Обычно просыпался старик чуть свет — любил одеваться в темноте, зажечь трубку угольком, оставшимся с вечера в печке. Выходил на улицу, присматривал за соседскими садами, чтобы не случилось чего, пока хозяева спят. И когда просыпалась деревня, он уже перебрасывал топор из правой руки в левую. Потом до самого вечера ходил по двору с засученными рукавами, с потухшей трубкой в зубах. Казалось, он забыл и об орехе, и о санях. Только вечером, когда наконец находил спички в кармане, вгонял топор в какое-нибудь бревно и задумывался.
Потом, день за днем, все чаще останавливался он посреди двора, дымил трубкой и вглядывался в мутную даль, будто пришла еще одна весна в том году и он ждал прилета журавлей.
Но и ото было до поры до времени, пока не заметила старуха, что лезвие топора в самом деле почернело.
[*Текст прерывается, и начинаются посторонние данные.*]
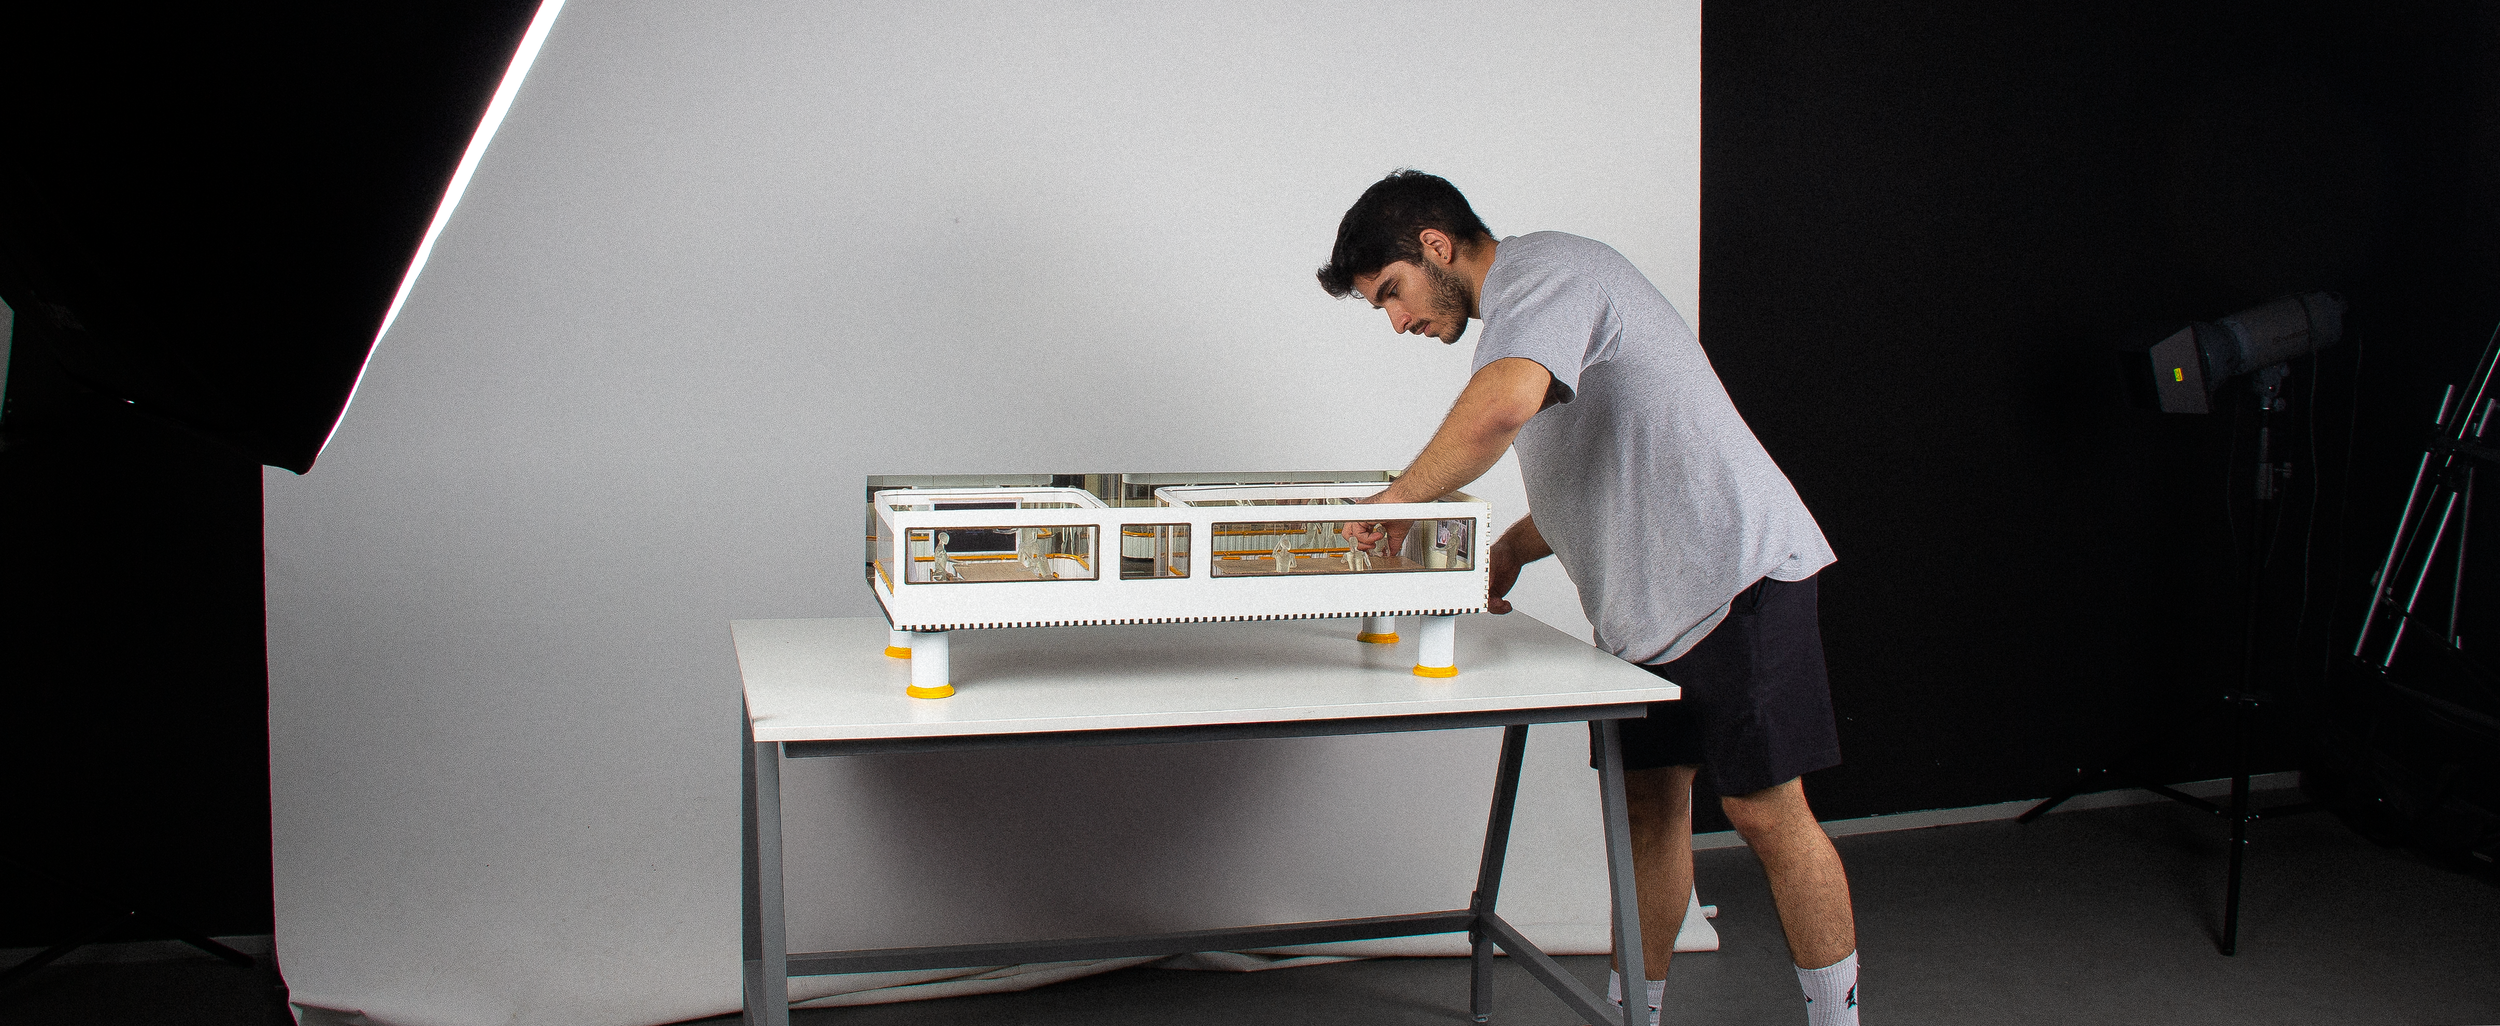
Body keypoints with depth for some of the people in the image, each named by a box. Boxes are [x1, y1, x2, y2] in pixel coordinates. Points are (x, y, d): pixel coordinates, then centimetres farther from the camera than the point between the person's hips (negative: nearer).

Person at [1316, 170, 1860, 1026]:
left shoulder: (1543, 268, -13)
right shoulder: (1522, 311, 19)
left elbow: (1504, 406, -34)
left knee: (1763, 811, -3)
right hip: (1647, 604, 10)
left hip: (1735, 577, -10)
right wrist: (1512, 547, 14)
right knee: (1648, 804, 10)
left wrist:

Вышла из дому и начала его стыдить — кричала громко, чтобы и соседям слышно было. Дед поправил ей криво повязанный платок — старуха любила, чтоб за ней поухаживали, — потом подошел к ореху, прислонил к нему топор и сказал вполголоса:
— А что, и в самом деле сделаю сани!
Значит, решено. А раз решено, считай, что и сделано. Хотя, по правде, решал он чрезвычайно редко — не было у него глупой привычки спешить, и в своей жизни он никогда не делал три шага там, где можно было сделать только два.
Скажем, начинает созревать виноград. Прежде всего исчезает из деревни детвора — редко, раз в три дня, увидишь мальчонку, да и у того синие от винограда щеки. Потом на перекрестках собираются вечерами парни и печальными голосами поют до третьих петухов одну и ту же песню. Наконец, и старики начинают вспоминать, в каком году брали они на штык австрияка, и становятся такими болтливыми, что, если встретят, не отвяжешься.
И у деда Михаила есть около сотни кустов винограда, но старик спокоен, как будто бузина созрела у него в саду, а не виноград. Старуха не дает ему прохода:
— Михалуц, сегодня пойдем собирать?
Старик делает молча свое дело, не обращая на нее внимания. Кажется, он и слова свои сперва обтесывает, примеряет, и если только они ладно пригнаны одно к другому, достает трубку из кармана:
— Пусть созревает… У солнца все равно другого дела нет.
А осень уходит. Опустели поля, на кустах остались одни только листья… Еще вчера выглядывали то тут, то там забытые гроздья, но вспомнили дети и о них. Только в саду у деда Михаила гроздья висят по-прежнему. Ягоды сморщились, падают, и, чтобы не пропал труд, старик приносит мешок капустных листьев и расстилает их под каждым кустом в виде больших зеленых тарелок.
И лишь тогда, когда на гроздьях почти ничего не остается, дед входит в избу, долго смотрит на свою старушку, как бы стараясь припомнить, где это он ее раньше видел, потом достает трубку.
— А ведь виноград-то наш уже созрел.
Соберут виноград, потом он закрывается в своей каморке, и недели на две остается старуха вдовой. А когда двор застилают первые снежные хлопья, старик уже что-то мастерит в каморке — долго целится и редко бьет, так что курицам во всей магале и не подремать, и не проснуться никак.
И только в разгаре зимы выходит он к воротам и останавливает первого прохожего:
— Не сможете ли вы оказать мне одолжение? Открыл сегодня бочонок. Если не примете мои слова за обиду…
Принять за обиду! Прохожий, бедняжка, забыл на радостях снять шапку в избе, берет стакан, не снимая варежек, потому что времени нет. Тает во рту от звучного бульканья, льется чистая как слеза струйка святой хмели, а из стакана выпрыгивают золотистые блохи — до самого потолка прыгают, черти!
Ну и что удивительного в том, что нет в деревне свадьбы, на которую бы не приглашали старика, нет хозяина, который бы не приподнимал шапку, проходя мимо его избы, и нет пьяницы, который бы не подпирал его ворота с осени до самой весны.